Sinyukov: The toolkit is standard. First of all, installing import duty for drilling equipment. By now, this measure would have put a barrier for cheap low-quality Chinese machinery. We also need a strong state leasing company with a huge lobbying potential. That is, the oil servicing companies do not have such leeway of free resources as oil producers. They do not sell oil but rather get paid for meterage. Accordingly, they cannot afford to order 24 units like Surgutneftegaz just has done. They need strong leasing program, while we need prepayment to start manufacturing the equipment. There must be a mediator, the state-owned leasing company that will buy our manufacture, stimulating development and the industry, creating new jobs, and leasing this manufactured equipment to oil servicing companies. In fact, this company can make good money.

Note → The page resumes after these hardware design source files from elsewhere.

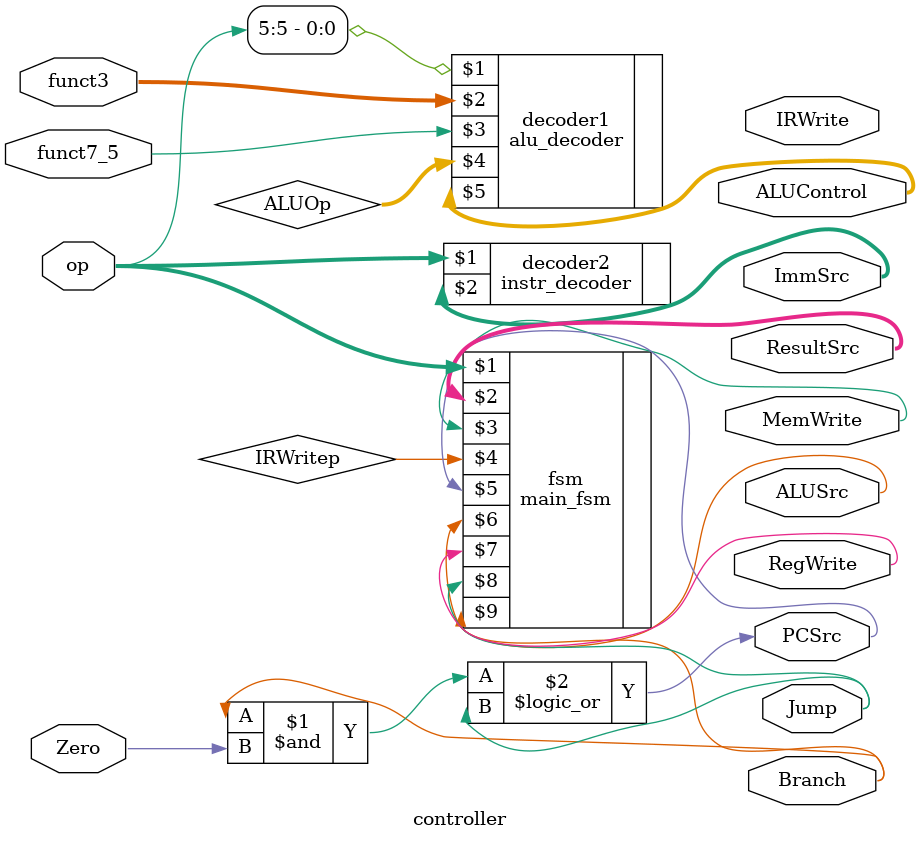
<source format=v>
module controller(input  [6:0] op,
input  [2:0] funct3,
input funct7_5,
input  Zero,
output  [1:0] ResultSrc,
output  MemWrite,
output IRWrite,
output  PCSrc, ALUSrc,
output  RegWrite,
output Jump,
output Branch,
output  [2:0] ImmSrc, // i type , r type and b type instructions
output  [2:0] ALUControl);
// not included PCUpdate since not writing to PC ,we choose bw pc and computed addr 
// include IRWrite because

wire [1:0] ALUOp;
wire [2:0] ALUControl;

main_fsm fsm(op,ResultSrc,MemWrite,IRWritep,PCSrc,ALUSrc,RegWrite,Jump,Branch);

alu_decoder decoder1(op[5], funct3, funct7_5, ALUOp, ALUControl);

instr_decoder decoder2(op,ImmSrc);
assign PCSrc = (Branch  & Zero ) || Jump; 
endmodule

</source>
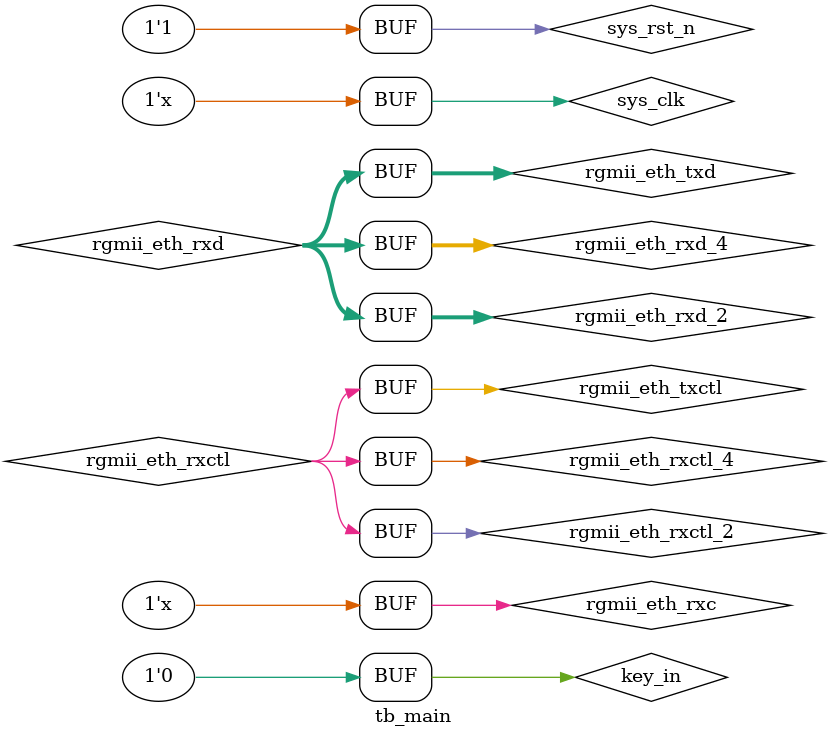
<source format=v>
`timescale 1ns/1ns
module tb_main();
GSR GSR(.GSRI(1'b1));

reg             sys_clk;
reg             sys_rst_n;
reg		         key_in;

reg             rgmii_eth_rxc;
wire            rgmii_eth_rxctl;
wire[3:0]       rgmii_eth_rxd;
wire            rgmii_eth_rxctl_2;
wire[3:0]       rgmii_eth_rxd_2;
wire            rgmii_eth_rxctl_4;
wire[3:0]       rgmii_eth_rxd_4;
wire            rgmii_eth_txc;
wire            rgmii_eth_txctl;
wire[3:0]       rgmii_eth_txd;

assign #2 rgmii_eth_rxd_2 = rgmii_eth_txd;
assign #2 rgmii_eth_rxctl_2 = rgmii_eth_txctl;
assign #2 rgmii_eth_rxd_4 = rgmii_eth_rxd_2;
assign #2 rgmii_eth_rxctl_4 = rgmii_eth_rxctl_2;
assign #2 rgmii_eth_rxd = rgmii_eth_rxd_4;
assign #2 rgmii_eth_rxctl = rgmii_eth_rxctl_4;
initial begin
    sys_clk = 1;
    rgmii_eth_rxc = 1;
    sys_rst_n <= 0;
    key_in <= 0;
    #400;
    #8;
    sys_rst_n <= 1;
    key_in <= 1;
    #8;
    key_in <= 0;
end

always #10 sys_clk = ~sys_clk;

always #4 rgmii_eth_rxc = ~rgmii_eth_rxc;
    

main main_init
(
    .sys_clk        (sys_clk),
    .sys_rst_n      (sys_rst_n),
    .key_in         (key_in),

    .rgmii_eth_txc  (rgmii_eth_txc),
    .rgmii_eth_txctl(rgmii_eth_txctl),
    .rgmii_eth_txd  (rgmii_eth_txd),

    .rgmii_eth_rxc  (rgmii_eth_rxc),
    .rgmii_eth_rxd  (rgmii_eth_rxd),
    .rgmii_eth_rxctl(rgmii_eth_rxctl)
);

endmodule
</source>
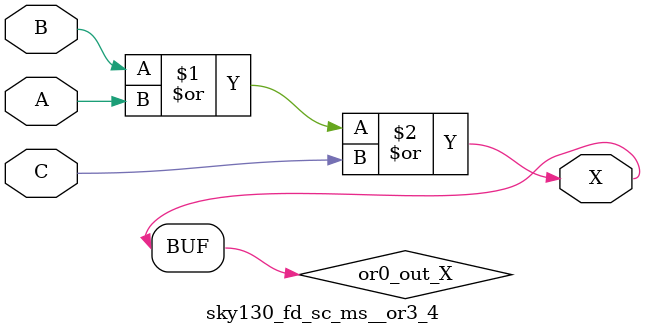
<source format=v>
module sky130_fd_sc_ms__or3_4 (
    X,
    A,
    B,
    C
);
    output X;
    input  A;
    input  B;
    input  C;
    wire or0_out_X;
    or  or0  (or0_out_X, B, A, C        );
    buf buf0 (X        , or0_out_X      );
endmodule
</source>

In this situation, it is possible to “kill several birds with one stone”: to improve the competitive edge of Russian goods, to improve social and economic situation in the country and to earn some money for the state.
OGE: How far is this idea from implementation?
Sinyukov: I have not heard about any such plans of our government.
OGE: It is strange that such a tempting offer draws no interest. After all, being a country-exporter of hydrocarbons, perhaps, developing the related industries is the idea made in heaven?
Sinyukov: Undoubtedly, industry modernization, which is so much a buzzword, must start somewhere where the fastest possible return can be achieved. Here, there is no need, as in nanotechnology, to start from scratch. There is a machine-building industry and it needs supportive actions. But, unfortunately, the government does not listen to us. So I am trying to use your magazine to get through to them with this idea. This all is just a few measures within the industrial policy of the state, which we are aching for; we have plenty of ideas.
OGE: Let’s get back to the company operation. Last year you unveiled STALINGRAD, a new generation of drilling rig. What the designers plan for 2011 year?
Sinyukov: Certainly, we will work on boosting the load strength. For us, 250 tons is far from being the limit. We plan to manufacture equipment with 320 tons load capacity, next milestone – 400 tons. We do not stand idling, we move forward. VZBT strives to become a universal manufacturer.
OGE: After Integra’s sale of its assets for the production of drilling equipment, you’ve got a new strong competitor. Do you have more problems because of this?
Sinyukov: We reacted positively to the deal. Much administrative effort is being put into restoration of Uralmash, so a player with such strong lobbying potential, no doubt, will prove useful for the entire industry. Perhaps Uralmash will facilitate protection measures for the Russian machine-building industry. In any case, the company will fight for its survival, and hence for the industry, and this will benefit us, too.
OGE: In your opinion, how many new units per year should appear on the market for sustainable renewal of the equipment park?
Sinyukov: I think, at least 100 units. This is not even for renewal, simply to counter the ongoing deterioration.
OGE: Maybe you could expand to foreign markets? Would you face serious competition there from local producers?
Sinyukov: We’re seriously limited, not only local competitors, but by local law, too. For example, the U.S. still has its Cold War dated Jackson-Vanik amendment, which limits imports from Eastern Europe. Of course, there are markets other than Russian which are of interest to us, but without government support we’re unable to enter them. We have Soviet experience of supplying production to 53 countries around the world, but at the time everything was done at the level of state contracts. We’ll be delighted to travel the mouth of the Orinoco River, if we are invited there.